When I use a PC (I.Ei), Ebay is better (or at least different), Picasa products are available ... In the case of "good" web sites like e-bay, the interface is entirely different on Windows than on a Mac - I'm sure a geek could explain why. I have a web-site and using web-mail is faster and easier on a PC. My previous web-site hosting company actually has a disclaimer to mention that Mozilla (Firefox) was the only way to use web-mail on the mac - Safari wouldn't work properly - not sure why - fine.

There are some web-features and web software that works exlusively on a PC. There are web pages that are completely different when you log-on using a mac. I didn't make it up.
Further - I've always had trouble uploading photos to photo printing web-sites but had better luck on a PC -I use Photoworks because they "support" mac by providing software that actually will upload a bunch of photos without timing out.

I'm not saying that Macs are not good - but using 2 browsers "to pic up slack" is not necessarilly a good answer - although I get by just fine. I use Firefox and Safari but I still have better luck with web navigation on a PC. If you want to use Picasa products for example (other than the minimal Mac stuff Google has) - you're going to need a PC.

Again - I love Apple, Mac, whatever, but in my use there are some limitations and differences where a PC might have an advantage.

caveat: Not scientific studies, just my personal experiences which could be warped slightly by ADD ;)

Originally posted by geoffb:

Originally posted by metatate:

PCs (windows) tend to be better on the internet. Web pages are built to work on PCs.

How so?

There's nothing inherently better about browsing the web on a PC. The limiting factor isn't the browser, but often the web designer (such as the fools who do User Agent testing to prevent certain users from viewing their site, as if they're doing the visitor some sort of favour).
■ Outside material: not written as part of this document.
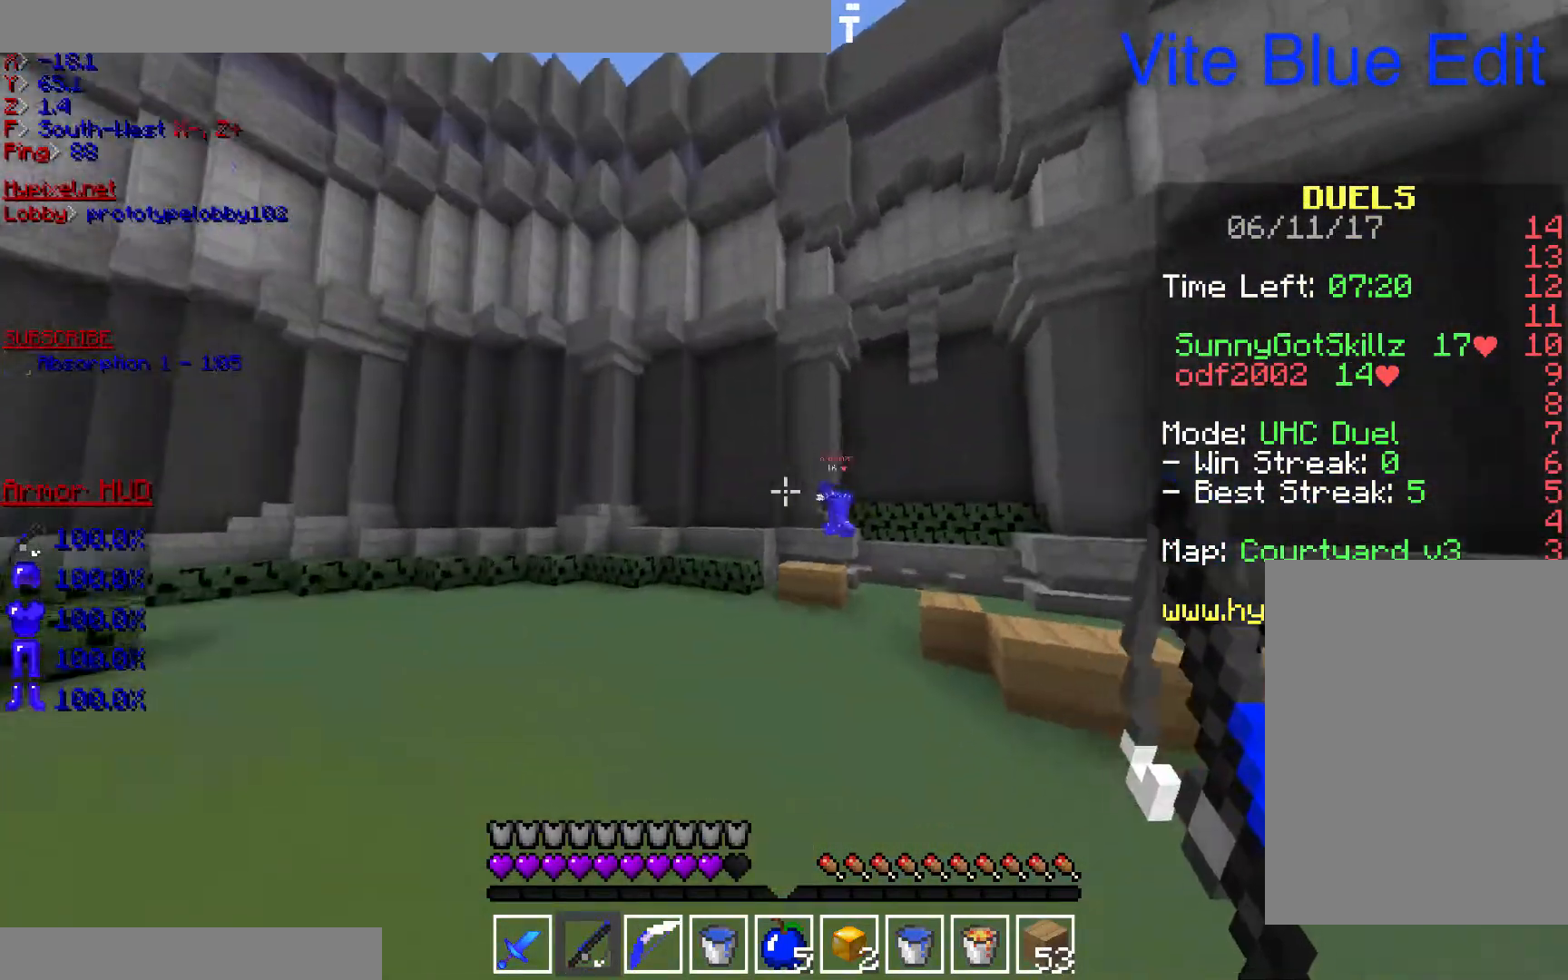
{"keys": ["a", "w"], "mouse": [], "events": [[233, "mouse_right", "down"], [367, "mouse_right", "up"]]}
The only thing that works on a PC and not on a Mac is ActiveX (which might work on the Mac version of IE--I'm not sure). One important use is with Ajax, but any good designer will incorporate methods to account for the "other" browsers.

I just don't understand how web pages are built to work on PCs. If anything, PCs (well, Microsoft, through IE) has tried to make its own version of the "web" (full of non-compliant markup and useless and intrusive technologies, previously through FrontPage), but people are starting to turn away from that and towards standards compliance and cross-browser/cross-platform technology.


Message edited by author 2008-01-15 11:52:07.